The acoustic of Kings Place Hall One is both springy and unforgivingly analytical, and it’s arguable that a larger, stone building would have been a more fitting setting for the choral repertoire of The Sixteen’s Gems of the Italian and Portuguese Baroque concert on Friday night. But the choir, under their director Harry Christophers, took it all in their stride, producing throughout a deliciously warm, full sound that contained the tiniest hint of vibrato – enough to add a rich colour that made up for the starkness of the surroundings. Indeed, the concert was a model of what choral singing should be – a happy medium between the regimented asceticism of, say King’s College chapel choir, and the over-ripe unblended tone of The BBC Singers.
The repertoire, too, was a rare delight. Church music of the late-17th/early 18th centuries isn’t often performed, and it is a novel combination of some of the stile antico of 16th-century polyphony with the more high-baroque mannerisms of stretto, imitation and the generous use of suspensions to create tension and release; it is generally unaccompanied, but occasionally employs a small continuo group – consisting, on Friday night, of an organ (Alastair Ross), a theorbo (David Miller) and a harp (Frances Kelly).
Antonio Lotti’s eight-part Crucifixus – the most well-known of the pieces – opened the concert, and was echoed at the opening of the second half by Antonio Caldara’s sixteen-part setting of the same text; both of them were performed immaculately under Christophers’ expressive direction (he is very much a man of gesture and body-movement, both of which translate exactly into the music that is produced).

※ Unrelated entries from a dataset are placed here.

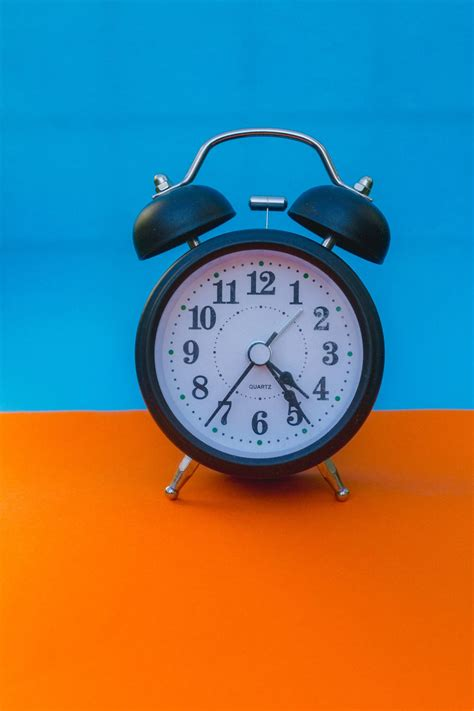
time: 4:36
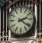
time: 2:21
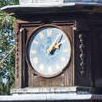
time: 2:06
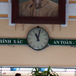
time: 11:02
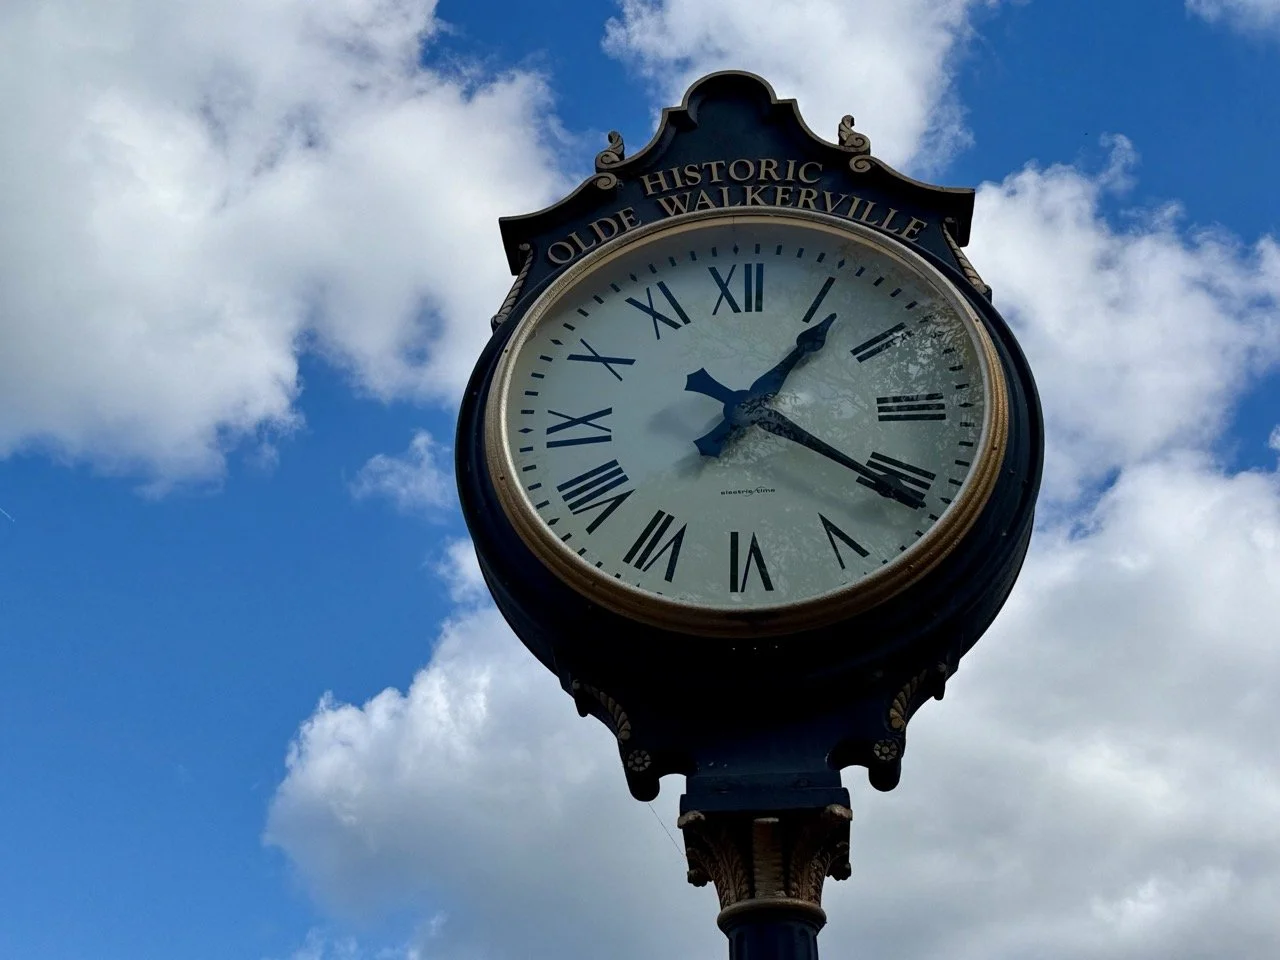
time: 1:20
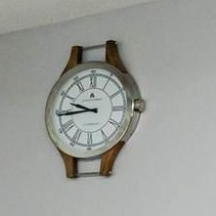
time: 9:44
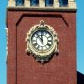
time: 11:52
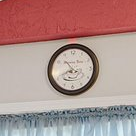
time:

The Portuguese composer Diogo Melgás is relatively unknown; unjustifiably so, as the two works performed – settings of the Good Friday Reproaches (Popule meus) and the Maundy Thursday section of The Lamentations of Jeremiah – were magnificent. The largely homophonic texture of the first piece was layered with yearning suspensions, and the contrast between the longer legato lines and the short, almost-staccato phrases of the second piece was satisfyingly brought out. Melgás’s teacher, João Rebelo, was represented by a short setting of Panis angelicus in which the vocal lines gradually built into an overwhelming tension, eventually finding harmonic release.
Domenico Scarlatti is best known for his keyboard pieces written in Portugal and Spain, but his early Italian choral works are often overlooked. His delightful 1702 soprano-verse/chorus motet Iste Confessor featured in the first half, and most of the second half was taken up with his 1714 Stabat Mater, a skilfully realised tour of baroque tropes. Performances of this work can sometimes be over-choral and somewhat dry, but Christophers revelled in the contrasts of the verses, using the choir (as chorus, semi-chorus and soloists) and superbly played continuo instruments to point up the ornate imagery of the poem: the fulfilment of Simeon’s prophecy to Mary in pertransivit gladius was full and radiant; the Quis est homo was presented as rapid, tumbling interrogations; the pile-up of suspension on suspension in Sancta Mater was almost unbearably lush; the pyrotechnic quaver runs of Inflammatus were taken at breakneck speed, and deftly handled by the two perfectly matched soloists. The whole finished with Scarlatti’s dazzling Amen, presented in a display of baroque choral perfection by true masters of the vocal art.